I think Omar was referring to me and to PJ Media New York editor David Steinberg. Her insults are par for the course with her — they hark back to her original response to my inquiry to her in 2016 — but Steve doesn’t even bother to let readers know who or what she is talking about.

Unlike the Star Tribune, David Steinberg undertook an investigation of Omar’s marriage to husband number 2 (Ahmed Nur Said Elmi), whom she just got around to divorcing at the end of 2017. Steinberg thinks Elmi is Omar’s brother and that she married him for some dishonest purpose. Steinberg reported his findings in stories posted here (August 8), here (August 12), here (October 23), here (October 30) and here (November 5).

But for Omar’s allusion to him, Steinberg and his reporting have gone unmentioned by the Star Tribune. Doing no reporting of its own, the Star Tribune published Amy Forliti’s October 17 AP story “Minnesota House hopeful calls marriage, fraud claims ‘lies.’” I contrasted Steinberg’s work with Forliti’s in “Ilhan Omar’s ‘disgusting lies.'”
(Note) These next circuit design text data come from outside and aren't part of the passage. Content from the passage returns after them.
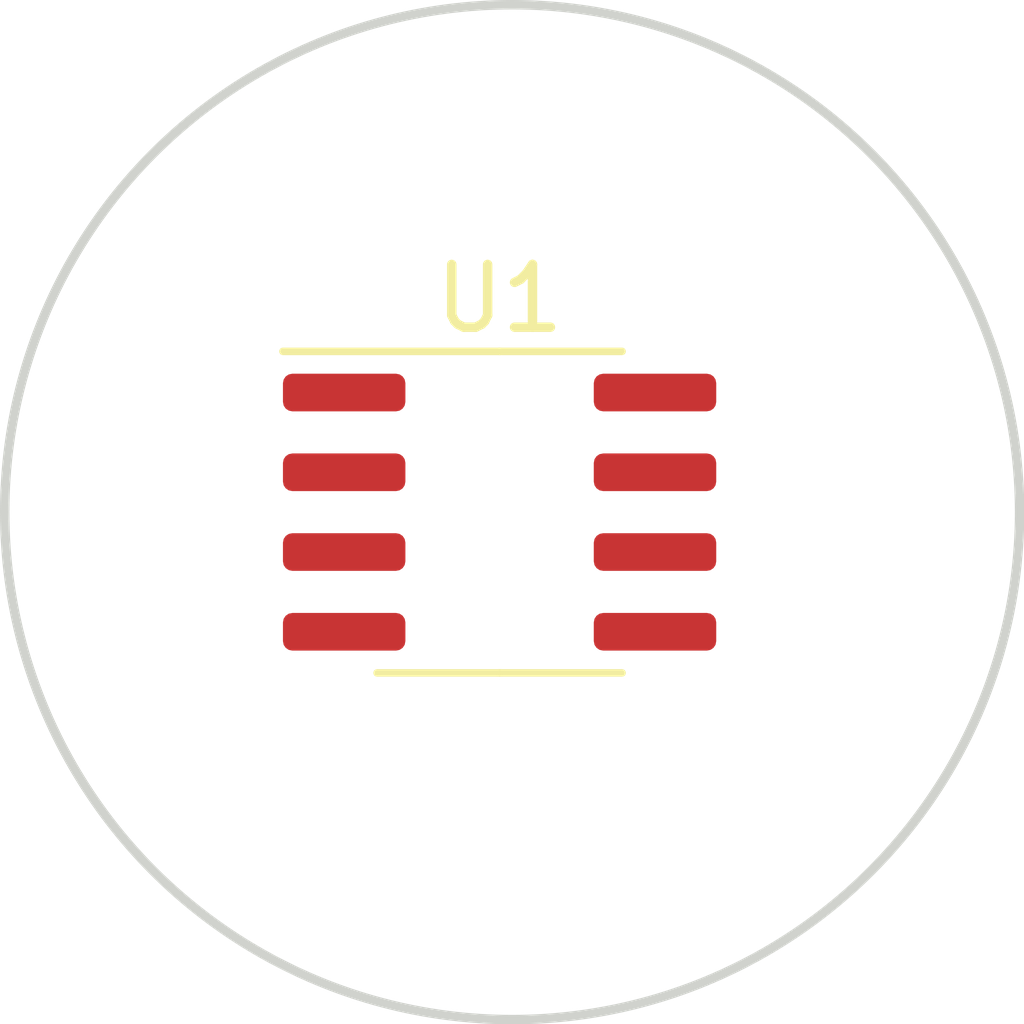
<source format=kicad_pcb>
(kicad_pcb (version 20171130) (host pcbnew "(5.1.9)-1")

  (general
    (thickness 1.6)
    (drawings 1)
    (tracks 0)
    (zones 0)
    (modules 1)
    (nets 1)
  )

  (page A4)
  (layers
    (0 F.Cu signal)
    (31 B.Cu signal)
    (32 B.Adhes user)
    (33 F.Adhes user)
    (34 B.Paste user)
    (35 F.Paste user)
    (36 B.SilkS user)
    (37 F.SilkS user)
    (38 B.Mask user)
    (39 F.Mask user)
    (40 Dwgs.User user)
    (41 Cmts.User user)
    (42 Eco1.User user)
    (43 Eco2.User user)
    (44 Edge.Cuts user)
    (45 Margin user)
    (46 B.CrtYd user)
    (47 F.CrtYd user)
    (48 B.Fab user)
    (49 F.Fab user)
  )

  (setup
    (last_trace_width 0.25)
    (trace_clearance 0.2)
    (zone_clearance 0.508)
    (zone_45_only no)
    (trace_min 0.2)
    (via_size 0.8)
    (via_drill 0.4)
    (via_min_size 0.4)
    (via_min_drill 0.3)
    (uvia_size 0.3)
    (uvia_drill 0.1)
    (uvias_allowed no)
    (uvia_min_size 0.2)
    (uvia_min_drill 0.1)
    (edge_width 0.05)
    (segment_width 0.2)
    (pcb_text_width 0.3)
    (pcb_text_size 1.5 1.5)
    (mod_edge_width 0.12)
    (mod_text_size 1 1)
    (mod_text_width 0.15)
    (pad_size 1.524 1.524)
    (pad_drill 0.762)
    (pad_to_mask_clearance 0)
    (aux_axis_origin 151.5 101.5)
    (grid_origin 151.5 101.5)
    (visible_elements FFFFFF7F)
    (pcbplotparams
      (layerselection 0x010fc_ffffffff)
      (usegerberextensions false)
      (usegerberattributes true)
      (usegerberadvancedattributes true)
      (creategerberjobfile true)
      (excludeedgelayer true)
      (linewidth 0.100000)
      (plotframeref false)
      (viasonmask false)
      (mode 1)
      (useauxorigin false)
      (hpglpennumber 1)
      (hpglpenspeed 20)
      (hpglpendiameter 15.000000)
      (psnegative false)
      (psa4output false)
      (plotreference true)
      (plotvalue true)
      (plotinvisibletext false)
      (padsonsilk false)
      (subtractmaskfromsilk false)
      (outputformat 1)
      (mirror false)
      (drillshape 1)
      (scaleselection 1)
      (outputdirectory ""))
  )

  (net 0 "")

  (net_class Default "This is the default net class."
    (clearance 0.2)
    (trace_width 0.25)
    (via_dia 0.8)
    (via_drill 0.4)
    (uvia_dia 0.3)
    (uvia_drill 0.1)
    (add_net "Net-(U1-Pad1)")
  )

  (module Package_SO:SOIC-8_3.9x4.9mm_P1.27mm (layer F.Cu) (tedit 5D9F72B1) (tstamp 60356B5C)
    (at 151.2 101.2)
    (descr "SOIC, 8 Pin (JEDEC MS-012AA, https://www.analog.com/media/en/package-pcb-resources/package/pkg_pdf/soic_narrow-r/r_8.pdf), generated with kicad-footprint-generator ipc_gullwing_generator.py")
    (tags "SOIC SO")
    (path /6034BBFB)
    (attr smd)
    (fp_text reference U1 (at 0 -3.4) (layer F.SilkS)
      (effects (font (size 1 1) (thickness 0.15)))
    )
    (fp_text value CH340N (at 0 3.4) (layer F.Fab)
      (effects (font (size 1 1) (thickness 0.15)))
    )
    (fp_text user %R (at 0 0) (layer F.Fab)
      (effects (font (size 0.98 0.98) (thickness 0.15)))
    )
    (fp_line (start 0 2.56) (end 1.95 2.56) (layer F.SilkS) (width 0.12))
    (fp_line (start 0 2.56) (end -1.95 2.56) (layer F.SilkS) (width 0.12))
    (fp_line (start 0 -2.56) (end 1.95 -2.56) (layer F.SilkS) (width 0.12))
    (fp_line (start 0 -2.56) (end -3.45 -2.56) (layer F.SilkS) (width 0.12))
    (fp_line (start -0.975 -2.45) (end 1.95 -2.45) (layer F.Fab) (width 0.1))
    (fp_line (start 1.95 -2.45) (end 1.95 2.45) (layer F.Fab) (width 0.1))
    (fp_line (start 1.95 2.45) (end -1.95 2.45) (layer F.Fab) (width 0.1))
    (fp_line (start -1.95 2.45) (end -1.95 -1.475) (layer F.Fab) (width 0.1))
    (fp_line (start -1.95 -1.475) (end -0.975 -2.45) (layer F.Fab) (width 0.1))
    (fp_line (start -3.7 -2.7) (end -3.7 2.7) (layer F.CrtYd) (width 0.05))
    (fp_line (start -3.7 2.7) (end 3.7 2.7) (layer F.CrtYd) (width 0.05))
    (fp_line (start 3.7 2.7) (end 3.7 -2.7) (layer F.CrtYd) (width 0.05))
    (fp_line (start 3.7 -2.7) (end -3.7 -2.7) (layer F.CrtYd) (width 0.05))
    (pad 8 smd roundrect (at 2.475 -1.905) (size 1.95 0.6) (layers F.Cu F.Paste F.Mask) (roundrect_rratio 0.25))
    (pad 7 smd roundrect (at 2.475 -0.635) (size 1.95 0.6) (layers F.Cu F.Paste F.Mask) (roundrect_rratio 0.25))
    (pad 6 smd roundrect (at 2.475 0.635) (size 1.95 0.6) (layers F.Cu F.Paste F.Mask) (roundrect_rratio 0.25))
    (pad 5 smd roundrect (at 2.475 1.905) (size 1.95 0.6) (layers F.Cu F.Paste F.Mask) (roundrect_rratio 0.25))
    (pad 4 smd roundrect (at -2.475 1.905) (size 1.95 0.6) (layers F.Cu F.Paste F.Mask) (roundrect_rratio 0.25))
    (pad 3 smd roundrect (at -2.475 0.635) (size 1.95 0.6) (layers F.Cu F.Paste F.Mask) (roundrect_rratio 0.25))
    (pad 2 smd roundrect (at -2.475 -0.635) (size 1.95 0.6) (layers F.Cu F.Paste F.Mask) (roundrect_rratio 0.25))
    (pad 1 smd roundrect (at -2.475 -1.905) (size 1.95 0.6) (layers F.Cu F.Paste F.Mask) (roundrect_rratio 0.25))
    (model ${KISYS3DMOD}/Package_SO.3dshapes/SOIC-8_3.9x4.9mm_P1.27mm.wrl
      (at (xyz 0 0 0))
      (scale (xyz 1 1 1))
      (rotate (xyz 0 0 0))
    )
  )

  (gr_circle (center 151.4 101.2) (end 159.480842 101.2) (layer Edge.Cuts) (width 0.15))

)

</source>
In his October 13 story Steve added this bizarre touch as if it were completely normal: “During an interview, Omar showed a reporter cellphone photos of documents from her family’s U.S. entry in 1995 after fleeing Somalia’s civil war. She declined to provide copies of the papers, which included refugee resettlement approval forms and identification cards, but they appeared to list her father, siblings and Omar by order of birth, with Omar as the youngest of seven children. No one named Ahmed Nur Said Elmi, who is three years younger than Omar, could be seen listed in the documents.” Omar did not even allow Steve to jot down names. He left that out of his article. I find this exceedingly strange. Don’t you?

Steve also addressed tweets conveying Omar’s view of Israel. At least he quoted Omar’s reference to “the apartheid Israeli regime,” but Steve’s article is completely unilluminating. Steve gives Omar the last word: “I don’t think there is anyone who spends five minutes with me who does not clearly see where my values are and that I will advocate for them and defend them and their humanity always.” One would not know of her avid support in the legislature of the anti-Semitic BDS movement seeking the destruction of Israel.

Omar amplified her view of Israel as an “apartheid regime” on the floor of the Minnesota House in support of BDS. Her speech is a matter of public record. Did the Star Tribune ever cover it in the course of the Fifth District election? For your information, I posted the video and transcribed Omar’s statement in “Ilhan Omar: Why I hate Israel.”

Omar’s assertion that Israel is an “apartheid regime” is a stupid and anti-Semitic lie. It would have been of interest to many Fifth District voters. The Star Tribune barely reported it — see Steve’s story above — though the reporters who covered Omar’s primary victory gave it the usual treatment with a vague allusion (“Omar has…attracted some controversy with negative comments about Israel”).